Le chef rebelle syrien Abou Mohammed al-Joulani a abandonné le nom de guerre associé à son passé djihadiste et utilise son vrai nom, Ahmed al-Sharaa, dans les communiqués officiels publiés depuis jeudi, avant la chute du président Bachar al-Assad.
Cette démarche s’inscrit dans le cadre des efforts déployés par M. Joulani pour renforcer sa légitimité dans un nouveau contexte, alors que son groupe militant islamiste, Hayat Tahrir al-Sham (HTS), qui dirige d’autres factions rebelles, annonce la prise de la capitale syrienne, Damas, renforçant ainsi son contrôle sur une grande partie du pays.
La transformation de Jawlani n’est pas récente, elle a été soigneusement cultivée au fil des ans, comme en témoignent non seulement ses déclarations publiques et ses entretiens avec des médias internationaux, mais aussi l’évolution de son apparence.
Autrefois vêtu de la tenue traditionnelle des militants djihadistes, il a adopté une garde-robe plus occidentale au cours des dernières années. Aujourd’hui, alors qu’il mène l’offensive, il a revêtu un treillis militaire, symbolisant son rôle de commandant de la salle des opérations.
Mais qui est Joulani – ou Ahmed al-Sharaa – et pourquoi et comment a-t-il changé ?
Le lien entre l’EI et l’Irak
Une interview de M. Joulani réalisée par PBS en 2021 a révélé qu’il était né en 1982 en Arabie saoudite, où son père a travaillé comme ingénieur pétrolier jusqu’en 1989.
Cette année-là, la famille Joulani est retournée en Syrie, où il a grandi et vécu dans le quartier de Mezzeh à Damas.
Le parcours de Joulani en tant que djihadiste a commencé en Irak, lié à Al-Qaïda par l’intermédiaire du précurseur du groupe État islamique (EI) – Al-Qaïda en Irak et, plus tard, l’État islamique d’Irak (EII).

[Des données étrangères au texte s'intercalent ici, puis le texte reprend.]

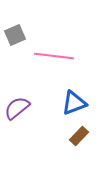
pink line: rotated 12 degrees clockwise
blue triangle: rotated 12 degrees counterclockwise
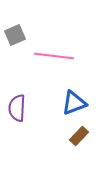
purple semicircle: rotated 48 degrees counterclockwise
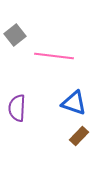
gray square: rotated 15 degrees counterclockwise
blue triangle: rotated 40 degrees clockwise
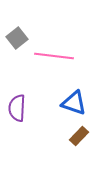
gray square: moved 2 px right, 3 px down
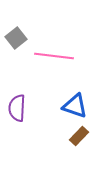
gray square: moved 1 px left
blue triangle: moved 1 px right, 3 px down
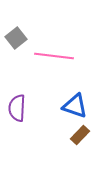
brown rectangle: moved 1 px right, 1 px up
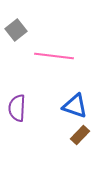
gray square: moved 8 px up
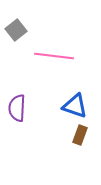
brown rectangle: rotated 24 degrees counterclockwise
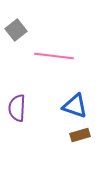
brown rectangle: rotated 54 degrees clockwise
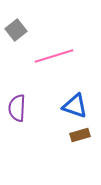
pink line: rotated 24 degrees counterclockwise
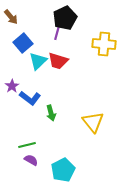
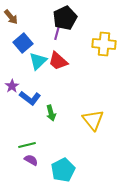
red trapezoid: rotated 25 degrees clockwise
yellow triangle: moved 2 px up
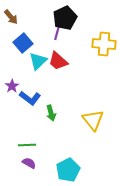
green line: rotated 12 degrees clockwise
purple semicircle: moved 2 px left, 3 px down
cyan pentagon: moved 5 px right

Après l’invasion menée par les États-Unis en 2003, il a rejoint d’autres combattants étrangers en Irak et, en 2005, a été emprisonné à Camp Bucca, où il a renforcé ses affiliations djihadistes et, plus tard, a été présenté à Abou Bakr al-Baghdadi, l’érudit discret qui allait finir par diriger l’ÉI.
En 2011, Baghdadi a envoyé Joulani en Syrie avec des fonds pour créer le Front al-Nusra, une faction secrète liée à l’EII. En 2012, Nusra était devenu une force de combat syrienne de premier plan, cachant ses liens avec l’EI et Al-Qaïda.
Des tensions sont apparues en 2013 lorsque le groupe de Baghdadi en Irak a déclaré unilatéralement la fusion des deux groupes (EII et Nusra), déclarant la création de l’État islamique d’Irak et du Levant (EIIL ou EI), et révélant publiquement pour la première fois les liens qui les unissaient.
Jawlani a résisté, car il voulait éloigner son groupe des tactiques violentes de l’ISI, ce qui a conduit à une scission.
Pour sortir de cette situation délicate, Jawlani a prêté allégeance à Al-Qaïda, faisant du Front Nusra sa branche syrienne.
Dès le départ, il a donné la priorité à l’obtention du soutien de la Syrie, en se distançant de la brutalité de l’IS et en mettant l’accent sur une approche plus pragmatique du djihad.
Rejoindre Al-Qaida
En avril 2013, le Front al-Nusra est devenu la filiale syrienne d’Al-Qaïda, ce qui l’a mis en porte-à-faux avec l’EI.
Si la décision de Joulani visait en partie à maintenir le soutien local et à éviter de s’aliéner les Syriens et les factions rebelles, l’affiliation à Al-Qaïda n’a en fin de compte guère contribué à cet effort.
Elle est devenue un défi pressant en 2015 lorsque Nusra et d’autres factions se sont emparées de la province d’Idlib, les obligeant à coopérer à son administration.